- Written by: Aleksander Ostrovsky
- Original language: Russian
- Subject: Corruption, bribery, social conflict
- Genre: Social drama

Premiere
- Date premiered: 27 September 1863
- Place premiered: Maly Theatre in Moscow

= A Profitable Position =

A Profitable Position (Dokhodnoye mesto, Доходное место) is a play by Alexander Ostrovsky. It was first published in No.1, January 1857 issue of Russkaya Beseda and came out as a separate edition later that year. Banned from being produced at the Russian Imperial theatres, it was premiered only six years later, on September 27, 1863, in Saint Petersburg's Alexandrinsky Theatre as a benefice for actress Elizaveta Levkeyeva. On October 14 of the same year it was performed in Maly Theatre, as actress Ekaterina Vasilieva's benefice.

==History==
Ostrovsky wrote A Profitable Position at his Moscow home, lying there with a broken leg after the incident during his Volga trip. Taking bribery and corruption as its themes, the play was eagerly anticipated by Sovremennik and its followers, but it was not a straightforward social critique. According to biographer Lakshin, Ostrovsky's approach was now different: "Is it worthwhile to wage ardent wars against certain bribe-takers when they are only part of the way of life with corruption serving as its hidden mechanism? Wouldn't it be more intriguing to try and penetrate under the skin of these people, learn how their special kind of morality works, expose the logic of their excuses?" Ostrovsky loathed tendentious drama and shied didacticism. "To pronounce a clever and honest word is not such a big deal, lots of them have been said and written. For a statement of truth to be effective and for it to make people wiser, it has to be filtered through the soul of a highest quality, that of an artist," he used to say, according to Mikhail Ippolitov-Ivanov.
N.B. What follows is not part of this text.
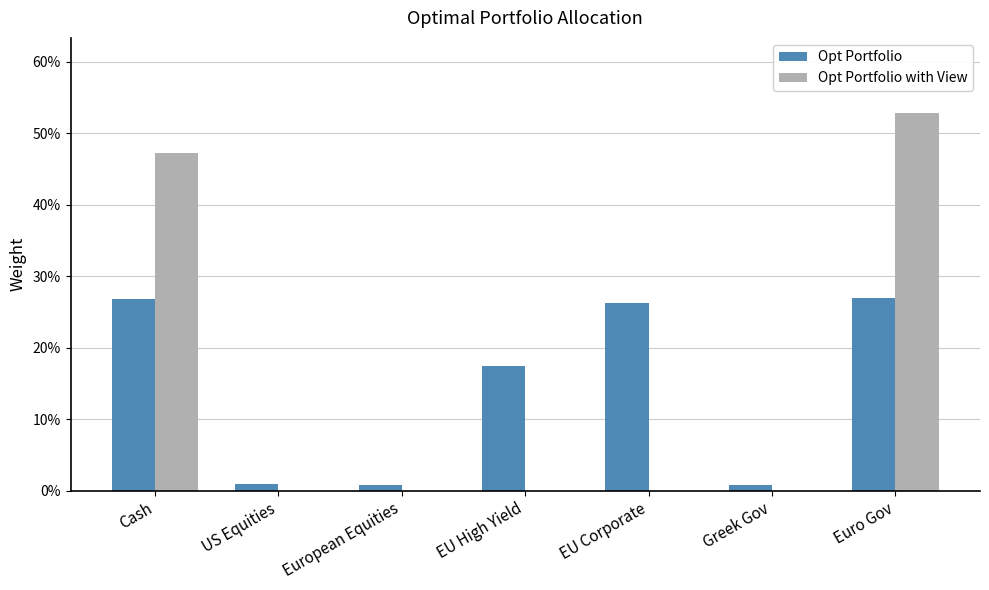

What is the highest value of the Opt Portfolio with View series?

0.5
Ostrovsky published A Profitable Position in Russkaya Beseda where he had some unfulfilled obligations, notably, Minin, promised and never delivered. Ivan Panaev deplored the fact that "such a thing had been published not by Sovremennik" and Leo Tolstoy reproached his friend for having given "such a brilliant comedy to the raskolniks' journal". Nikolai Chernyshevsky greeted the play warmly in his Magazines review, comparing it favourably to the Family Affair.
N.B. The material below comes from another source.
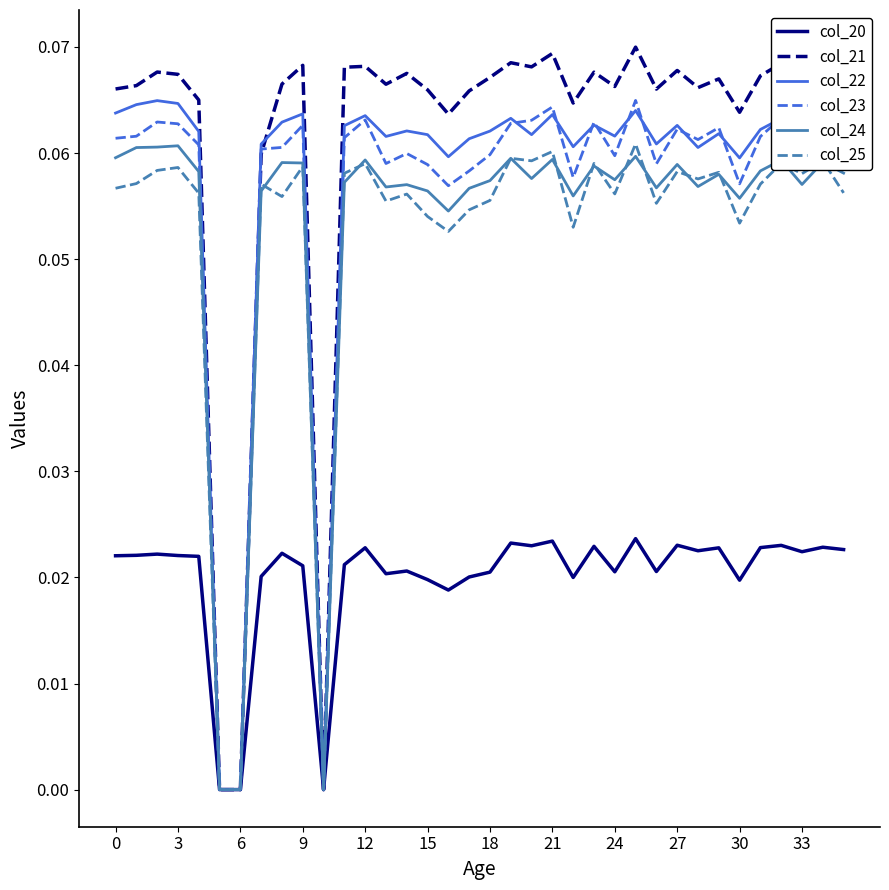

True or false: col_24 has more than 2 interior local peaks.

True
A Profitable Positions premiere was scheduled on December 20, 1857, but the show was cancelled at the eleventh hour, censors labeling it "an opus poking fun at state officials." The real reason, according to Vasily Botkin, was that "it examined the thin line between honesty and corruption," showing bribery to be not an isolated vice but part of a serious social malaise.

== Reception==
Leo Tolstoy rated A Profitable Position exceptionally high. "This is a colossal thing in terms of depth, power and relevance and in particular for this impeccably credible character of Yusov," he wrote in a letter. Both liberal and radical critics were unhappy with the finale, the former expecting a Zhadov's triumph, the latter eager to see him fall. "It is possible that the optimistic finale was meant to avoid the anticipated censorial troubles," Lakshin wrote.